Первый игрок одобрительно кивнул. Он играл намного лучше. И не только потому, что был магом, а второй игрок – всего лишь его собственным слугой. За несколько сотен лет постоянной практики становишься виртуозом в любой игре, а маг впервые коснулся игрового поля «Пути Императора» четыре века назад, когда он еще не был одним из преданнейших слуг Мудрого, а всего лишь подающим надежды учеником Лосанской магической школы. Игра «Путь Императора» тогда еще не была под запретом в Фетисе для всех, кроме членов Императорского Дома. Ее запретили потом, когда стала очевидна связь между Игрой и Промыслом. Но тогдашний Повелитель Фетиса опоздал. «Путь Императора» уже стал известен вне пределов его страны, хотя вне ее пределов усилиями не искушенных в Искусстве великая Игра превратилась в обычное развлечение просвещенной аристократии. И только последователи Мудрого бога сумели не только сохранить, но и умножить силу Игры, ведь именно Мудрость творит будущее. Первый же игрок по праву считал себя лучшим из мастеров «Пути Императора». И всегда достигал успеха. В Игре. В жизни это получалось не всегда…
Приманка сработала. Демон клюнул. Из ворот Столицы выползла длинная разноцветная гусеница. Войско Старого Императора. С ним самим – во главе.
Следующим ходом второй игрок ввел свою группу воинов-торговцев внутрь Столицы, а затем, вторично использовав Право на магию, создал дюжины обращенных воинов двух полных оборотней и, воспользовавшись тем, что охрана временно ослаблена, ввел оборотней внутрь Императорского дворца.

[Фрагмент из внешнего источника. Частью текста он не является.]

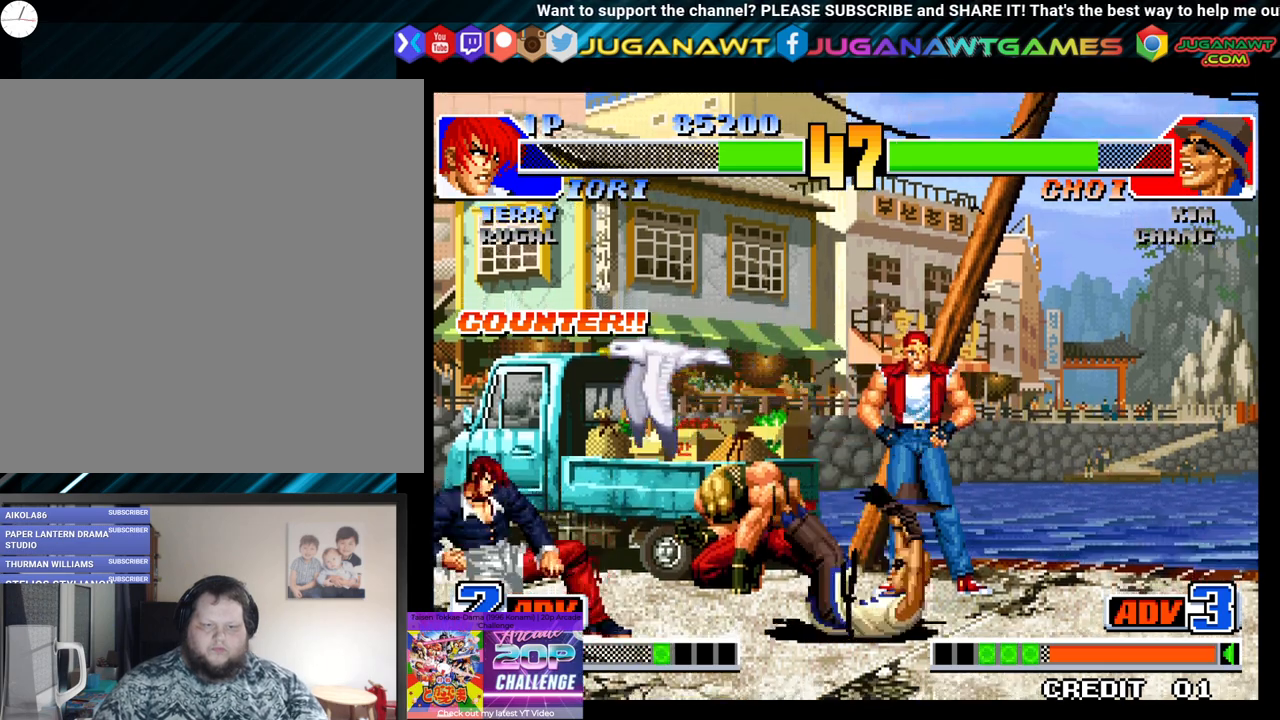
{"buttons": ["Y", "DPAD_LEFT"], "left_stick": "center", "right_stick": "center", "events": [[17, "DPAD_UP", "down"], [350, "DPAD_UP", "up"], [383, "DPAD_RIGHT", "up"], [433, "DPAD_LEFT", "down"], [433, "Y", "down"]]}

Первый игрок усмехнулся. Его соперник точно оценил силы, укрытые в мятежной крепости. Армия Старого Императора вполне способна справиться с ними. В противном случае он наверняка послал бы крысу-шпиона – предупредить их общего противника о засаде. Он все оценил верно, второй игрок. На уровне своего понимания. Старый Император захватит крепость, вернется в Столицу и… Там, прямо в собственном дворце…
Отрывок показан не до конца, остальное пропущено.